*** AVAILABLE DATA Section Begins ***

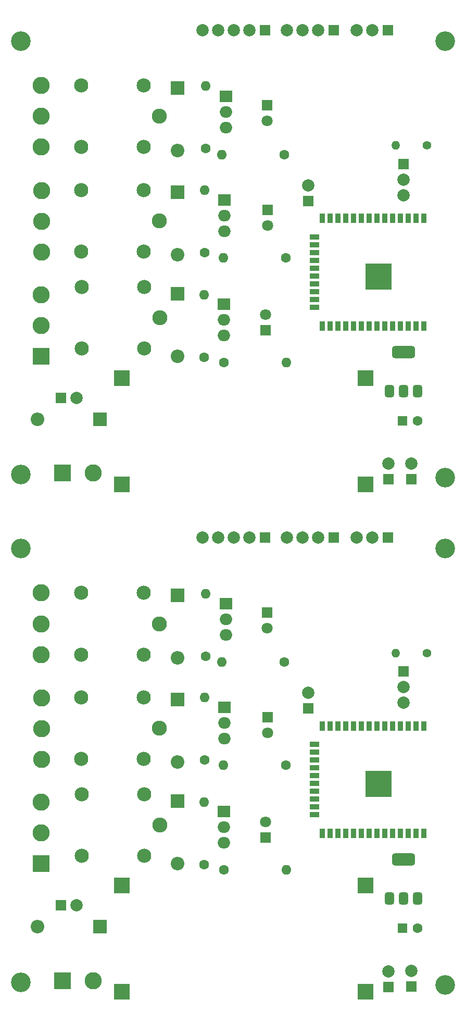
<source format=gbr>
%TF.GenerationSoftware,KiCad,Pcbnew,8.0.1*%
%TF.CreationDate,2024-12-11T12:45:41-03:00*%
%TF.ProjectId,AdeJiga,4164654a-6967-4612-9e6b-696361645f70,rev?*%
%TF.SameCoordinates,Original*%
%TF.FileFunction,Soldermask,Bot*%
%TF.FilePolarity,Negative*%
%FSLAX46Y46*%
G04 Gerber Fmt 4.6, Leading zero omitted, Abs format (unit mm)*
G04 Created by KiCad (PCBNEW 8.0.1) date 2024-12-11 12:45:41*
%MOMM*%
%LPD*%
G01*
G04 APERTURE LIST*
G04 Aperture macros list*
%AMRoundRect*
0 Rectangle with rounded corners*
0 $1 Rounding radius*
0 $2 $3 $4 $5 $6 $7 $8 $9 X,Y pos of 4 corners*
0 Add a 4 corners polygon primitive as box body*
4,1,4,$2,$3,$4,$5,$6,$7,$8,$9,$2,$3,0*
0 Add four circle primitives for the rounded corners*
1,1,$1+$1,$2,$3*
1,1,$1+$1,$4,$5*
1,1,$1+$1,$6,$7*
1,1,$1+$1,$8,$9*
0 Add four rect primitives between the rounded corners*
20,1,$1+$1,$2,$3,$4,$5,0*
20,1,$1+$1,$4,$5,$6,$7,0*
20,1,$1+$1,$6,$7,$8,$9,0*
20,1,$1+$1,$8,$9,$2,$3,0*%
G04 Aperture macros list end*
%ADD10C,2.800000*%
%ADD11C,1.600000*%
%ADD12O,1.600000X1.600000*%
%ADD13R,1.700000X1.700000*%
%ADD14C,2.000000*%
%ADD15R,2.200000X2.200000*%
%ADD16O,2.200000X2.200000*%
%ADD17R,2.500000X2.500000*%
%ADD18C,1.400000*%
%ADD19O,1.400000X1.400000*%
%ADD20C,3.200000*%
%ADD21R,2.000000X1.905000*%
%ADD22O,2.000000X1.905000*%
%ADD23RoundRect,0.375000X0.375000X-0.625000X0.375000X0.625000X-0.375000X0.625000X-0.375000X-0.625000X0*%
%ADD24RoundRect,0.500000X1.400000X-0.500000X1.400000X0.500000X-1.400000X0.500000X-1.400000X-0.500000X0*%
%ADD25C,2.453200*%
%ADD26C,2.303200*%
%ADD27R,0.900000X1.500000*%
%ADD28R,1.500000X0.900000*%
%ADD29R,4.200000X4.200000*%
%ADD30R,1.800000X1.800000*%
%ADD31C,1.800000*%
%ADD32R,2.800000X2.800000*%
%ADD33R,1.600000X1.600000*%
G04 APERTURE END LIST*
D10*
%TO.C,J1*%
X115320000Y-121980000D03*
X115320000Y-116980000D03*
X115320000Y-111980000D03*
%TD*%
D11*
%TO.C,R3*%
X141830000Y-139150000D03*
D12*
X141830000Y-128990000D03*
%TD*%
D10*
%TO.C,J3*%
X115350000Y-139020000D03*
X115350000Y-134020000D03*
X115350000Y-129020000D03*
%TD*%
D13*
%TO.C,J5*%
X158750000Y-130730000D03*
D14*
X158750000Y-128190000D03*
%TD*%
D13*
%TO.C,J6*%
X174250000Y-124700000D03*
D14*
X174250000Y-127240000D03*
X174250000Y-129780000D03*
%TD*%
D15*
%TO.C,D6*%
X137500000Y-145820000D03*
D16*
X137500000Y-155980000D03*
%TD*%
D17*
%TO.C,M1*%
X128396000Y-159558000D03*
X128396000Y-176830000D03*
X168020000Y-159558000D03*
X168020000Y-176830000D03*
%TD*%
D18*
%TO.C,R5*%
X178000000Y-121730000D03*
D19*
X172920000Y-121730000D03*
%TD*%
D13*
%TO.C,J7*%
X175500000Y-175980000D03*
D14*
X175500000Y-173440000D03*
%TD*%
D13*
%TO.C,J4*%
X151660000Y-102980000D03*
D14*
X149120000Y-102980000D03*
X146580000Y-102980000D03*
X144040000Y-102980000D03*
X141500000Y-102980000D03*
%TD*%
D20*
%TO.C,H1*%
X112000000Y-175230000D03*
%TD*%
D15*
%TO.C,D1*%
X137500000Y-112400000D03*
D16*
X137500000Y-122560000D03*
%TD*%
D21*
%TO.C,Q1*%
X145305000Y-113730000D03*
D22*
X145305000Y-116270000D03*
X145305000Y-118810000D03*
%TD*%
D11*
%TO.C,R4*%
X155080000Y-139980000D03*
D12*
X144920000Y-139980000D03*
%TD*%
D23*
%TO.C,U4*%
X176500000Y-161630000D03*
X174200000Y-161630000D03*
D24*
X174200000Y-155330000D03*
D23*
X171900000Y-161630000D03*
%TD*%
D11*
%TO.C,R2*%
X154830000Y-123230000D03*
D12*
X144670000Y-123230000D03*
%TD*%
D25*
%TO.C,K3*%
X134550000Y-149730000D03*
D26*
X132050000Y-154730000D03*
X121850000Y-144730000D03*
X121850000Y-154730000D03*
X132050000Y-144730000D03*
%TD*%
D13*
%TO.C,J9*%
X162900000Y-102980000D03*
D14*
X160360000Y-102980000D03*
X157820000Y-102980000D03*
X155280000Y-102980000D03*
%TD*%
D25*
%TO.C,K1*%
X134500000Y-116980000D03*
D26*
X132000000Y-121980000D03*
X121800000Y-111980000D03*
X121800000Y-121980000D03*
X132000000Y-111980000D03*
%TD*%
D27*
%TO.C,U2*%
X177502500Y-151075000D03*
X176232500Y-151075000D03*
X174962500Y-151075000D03*
X173692500Y-151075000D03*
X172422500Y-151075000D03*
X171152500Y-151075000D03*
X169882500Y-151075000D03*
X168612500Y-151075000D03*
X167342500Y-151075000D03*
X166072500Y-151075000D03*
X164802500Y-151075000D03*
X163532500Y-151075000D03*
X162262500Y-151075000D03*
X160992500Y-151075000D03*
D28*
X159742500Y-148035000D03*
X159742500Y-146765000D03*
X159742500Y-145495000D03*
X159742500Y-144225000D03*
X159742500Y-142955000D03*
X159742500Y-141685000D03*
X159742500Y-140415000D03*
X159742500Y-139145000D03*
X159742500Y-137875000D03*
X159742500Y-136605000D03*
D27*
X160992500Y-133575000D03*
X162262500Y-133575000D03*
X163532500Y-133575000D03*
X164802500Y-133575000D03*
X166072500Y-133575000D03*
X167342500Y-133575000D03*
X168612500Y-133575000D03*
X169882500Y-133575000D03*
X171152500Y-133575000D03*
X172422500Y-133575000D03*
X173692500Y-133575000D03*
X174962500Y-133575000D03*
X176232500Y-133575000D03*
X177502500Y-133575000D03*
D29*
X170162500Y-143005000D03*
%TD*%
D13*
%TO.C,J11*%
X118475000Y-162730000D03*
D14*
X121015000Y-162730000D03*
%TD*%
D30*
%TO.C,D3*%
X152000000Y-115190000D03*
D31*
X152000000Y-117730000D03*
%TD*%
D30*
%TO.C,D7*%
X151750000Y-151755000D03*
D31*
X151750000Y-149215000D03*
%TD*%
D32*
%TO.C,J2*%
X118750000Y-174980000D03*
D10*
X123750000Y-174980000D03*
%TD*%
D15*
%TO.C,D2*%
X137500000Y-129300000D03*
D16*
X137500000Y-139460000D03*
%TD*%
D20*
%TO.C,H3*%
X112000000Y-104730000D03*
%TD*%
%TO.C,H2*%
X181000000Y-175730000D03*
%TD*%
D21*
%TO.C,Q3*%
X145100000Y-130580000D03*
D22*
X145100000Y-133120000D03*
X145100000Y-135660000D03*
%TD*%
D33*
%TO.C,C3*%
X174000000Y-166480000D03*
D11*
X176500000Y-166480000D03*
%TD*%
D13*
%TO.C,J10*%
X171750000Y-176005000D03*
D14*
X171750000Y-173465000D03*
%TD*%
D21*
%TO.C,Q2*%
X145000000Y-147480000D03*
D22*
X145000000Y-150020000D03*
X145000000Y-152560000D03*
%TD*%
D32*
%TO.C,J12*%
X115250000Y-155980000D03*
D10*
X115250000Y-150980000D03*
X115250000Y-145980000D03*
%TD*%
D11*
%TO.C,R1*%
X142000000Y-122230000D03*
D12*
X142000000Y-112070000D03*
%TD*%
D13*
%TO.C,J8*%
X171690000Y-102980000D03*
D14*
X169150000Y-102980000D03*
X166610000Y-102980000D03*
%TD*%
D25*
%TO.C,K2*%
X134480000Y-133960000D03*
D26*
X131980000Y-138960000D03*
X121780000Y-128960000D03*
X121780000Y-138960000D03*
X131980000Y-128960000D03*
%TD*%
D30*
%TO.C,D5*%
X152080000Y-132205000D03*
D31*
X152080000Y-134745000D03*
%TD*%
D11*
%TO.C,R8*%
X141750000Y-156140000D03*
D12*
X141750000Y-145980000D03*
%TD*%
D15*
%TO.C,D4*%
X124830000Y-166230000D03*
D16*
X114670000Y-166230000D03*
%TD*%
D20*
%TO.C,H4*%
X181000000Y-104730000D03*
%TD*%
D11*
%TO.C,R7*%
X145000000Y-156980000D03*
D12*
X155160000Y-156980000D03*
%TD*%
%TO.C,R4*%
X144920000Y-57500000D03*
D11*
X155080000Y-57500000D03*
%TD*%
D14*
%TO.C,J5*%
X158750000Y-45710000D03*
D13*
X158750000Y-48250000D03*
%TD*%
D10*
%TO.C,J1*%
X115320000Y-29500000D03*
X115320000Y-34500000D03*
X115320000Y-39500000D03*
%TD*%
D16*
%TO.C,D6*%
X137500000Y-73500000D03*
D15*
X137500000Y-63340000D03*
%TD*%
D14*
%TO.C,J6*%
X174250000Y-47300000D03*
X174250000Y-44760000D03*
D13*
X174250000Y-42220000D03*
%TD*%
D10*
%TO.C,J3*%
X115350000Y-46540000D03*
X115350000Y-51540000D03*
X115350000Y-56540000D03*
%TD*%
D12*
%TO.C,R3*%
X141830000Y-46510000D03*
D11*
X141830000Y-56670000D03*
%TD*%
D22*
%TO.C,Q1*%
X145305000Y-36330000D03*
X145305000Y-33790000D03*
D21*
X145305000Y-31250000D03*
%TD*%
D16*
%TO.C,D1*%
X137500000Y-40080000D03*
D15*
X137500000Y-29920000D03*
%TD*%
D20*
%TO.C,H1*%
X112000000Y-92750000D03*
%TD*%
D13*
%TO.C,J4*%
X151660000Y-20500000D03*
D14*
X149120000Y-20500000D03*
X146580000Y-20500000D03*
X144040000Y-20500000D03*
X141500000Y-20500000D03*
%TD*%
%TO.C,J7*%
X175500000Y-90960000D03*
D13*
X175500000Y-93500000D03*
%TD*%
D19*
%TO.C,R5*%
X172920000Y-39250000D03*
D18*
X178000000Y-39250000D03*
%TD*%
D17*
%TO.C,M1*%
X168020000Y-94350000D03*
X168020000Y-77078000D03*
X128396000Y-94350000D03*
X128396000Y-77078000D03*
%TD*%
D12*
%TO.C,R1*%
X142000000Y-29590000D03*
D11*
X142000000Y-39750000D03*
%TD*%
D10*
%TO.C,J12*%
X115250000Y-63500000D03*
X115250000Y-68500000D03*
D32*
X115250000Y-73500000D03*
%TD*%
D22*
%TO.C,Q2*%
X145000000Y-70080000D03*
X145000000Y-67540000D03*
D21*
X145000000Y-65000000D03*
%TD*%
D12*
%TO.C,R7*%
X155160000Y-74500000D03*
D11*
X145000000Y-74500000D03*
%TD*%
D26*
%TO.C,K2*%
X131980000Y-46480000D03*
X121780000Y-56480000D03*
X121780000Y-46480000D03*
X131980000Y-56480000D03*
D25*
X134480000Y-51480000D03*
%TD*%
D14*
%TO.C,J10*%
X171750000Y-90985000D03*
D13*
X171750000Y-93525000D03*
%TD*%
D22*
%TO.C,Q3*%
X145100000Y-53180000D03*
X145100000Y-50640000D03*
D21*
X145100000Y-48100000D03*
%TD*%
D11*
%TO.C,C3*%
X176500000Y-84000000D03*
D33*
X174000000Y-84000000D03*
%TD*%
D20*
%TO.C,H4*%
X181000000Y-22250000D03*
%TD*%
%TO.C,H2*%
X181000000Y-93250000D03*
%TD*%
D13*
%TO.C,J8*%
X171690000Y-20500000D03*
D14*
X169150000Y-20500000D03*
X166610000Y-20500000D03*
%TD*%
D20*
%TO.C,H3*%
X112000000Y-22250000D03*
%TD*%
D16*
%TO.C,D2*%
X137500000Y-56980000D03*
D15*
X137500000Y-46820000D03*
%TD*%
D16*
%TO.C,D4*%
X114670000Y-83750000D03*
D15*
X124830000Y-83750000D03*
%TD*%
D10*
%TO.C,J2*%
X123750000Y-92500000D03*
D32*
X118750000Y-92500000D03*
%TD*%
D12*
%TO.C,R8*%
X141750000Y-63500000D03*
D11*
X141750000Y-73660000D03*
%TD*%
D31*
%TO.C,D7*%
X151750000Y-66735000D03*
D30*
X151750000Y-69275000D03*
%TD*%
D31*
%TO.C,D5*%
X152080000Y-52265000D03*
D30*
X152080000Y-49725000D03*
%TD*%
D31*
%TO.C,D3*%
X152000000Y-35250000D03*
D30*
X152000000Y-32710000D03*
%TD*%
D14*
%TO.C,J11*%
X121015000Y-80250000D03*
D13*
X118475000Y-80250000D03*
%TD*%
%TO.C,J9*%
X162900000Y-20500000D03*
D14*
X160360000Y-20500000D03*
X157820000Y-20500000D03*
X155280000Y-20500000D03*
%TD*%
D12*
%TO.C,R2*%
X144670000Y-40750000D03*
D11*
X154830000Y-40750000D03*
%TD*%
D26*
%TO.C,K3*%
X132050000Y-62250000D03*
X121850000Y-72250000D03*
X121850000Y-62250000D03*
X132050000Y-72250000D03*
D25*
X134550000Y-67250000D03*
%TD*%
D26*
%TO.C,K1*%
X132000000Y-29500000D03*
X121800000Y-39500000D03*
X121800000Y-29500000D03*
X132000000Y-39500000D03*
D25*
X134500000Y-34500000D03*
%TD*%
D23*
%TO.C,U4*%
X171900000Y-79150000D03*
D24*
X174200000Y-72850000D03*
D23*
X174200000Y-79150000D03*
X176500000Y-79150000D03*
%TD*%
D29*
%TO.C,U2*%
X170162500Y-60525000D03*
D27*
X177502500Y-51095000D03*
X176232500Y-51095000D03*
X174962500Y-51095000D03*
X173692500Y-51095000D03*
X172422500Y-51095000D03*
X171152500Y-51095000D03*
X169882500Y-51095000D03*
X168612500Y-51095000D03*
X167342500Y-51095000D03*
X166072500Y-51095000D03*
X164802500Y-51095000D03*
X163532500Y-51095000D03*
X162262500Y-51095000D03*
X160992500Y-51095000D03*
D28*
X159742500Y-54125000D03*
X159742500Y-55395000D03*
X159742500Y-56665000D03*
X159742500Y-57935000D03*
X159742500Y-59205000D03*
X159742500Y-60475000D03*
X159742500Y-61745000D03*
X159742500Y-63015000D03*
X159742500Y-64285000D03*
X159742500Y-65555000D03*
D27*
X160992500Y-68595000D03*
X162262500Y-68595000D03*
X163532500Y-68595000D03*
X164802500Y-68595000D03*
X166072500Y-68595000D03*
X167342500Y-68595000D03*
X168612500Y-68595000D03*
X169882500Y-68595000D03*
X171152500Y-68595000D03*
X172422500Y-68595000D03*
X173692500Y-68595000D03*
X174962500Y-68595000D03*
X176232500Y-68595000D03*
X177502500Y-68595000D03*
%TD*%
M02*

</source>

*** AVAILABLE DATA Section Ends ***

▸ **ASSIGNED TASK**:
Please transcribe exactly the lines above from the line that has "X159742500Y-142955000D03*" up to and including the line that has "X123750000Y-174980000D03*"; no other line belongs in the answer.

▸ **EXPECTED ANSWER**:
X159742500Y-142955000D03*
X159742500Y-141685000D03*
X159742500Y-140415000D03*
X159742500Y-139145000D03*
X159742500Y-137875000D03*
X159742500Y-136605000D03*
D27*
X160992500Y-133575000D03*
X162262500Y-133575000D03*
X163532500Y-133575000D03*
X164802500Y-133575000D03*
X166072500Y-133575000D03*
X167342500Y-133575000D03*
X168612500Y-133575000D03*
X169882500Y-133575000D03*
X171152500Y-133575000D03*
X172422500Y-133575000D03*
X173692500Y-133575000D03*
X174962500Y-133575000D03*
X176232500Y-133575000D03*
X177502500Y-133575000D03*
D29*
X170162500Y-143005000D03*
%TD*%
D13*
%TO.C,J11*%
X118475000Y-162730000D03*
D14*
X121015000Y-162730000D03*
%TD*%
D30*
%TO.C,D3*%
X152000000Y-115190000D03*
D31*
X152000000Y-117730000D03*
%TD*%
D30*
%TO.C,D7*%
X151750000Y-151755000D03*
D31*
X151750000Y-149215000D03*
%TD*%
D32*
%TO.C,J2*%
X118750000Y-174980000D03*
D10*
X123750000Y-174980000D03*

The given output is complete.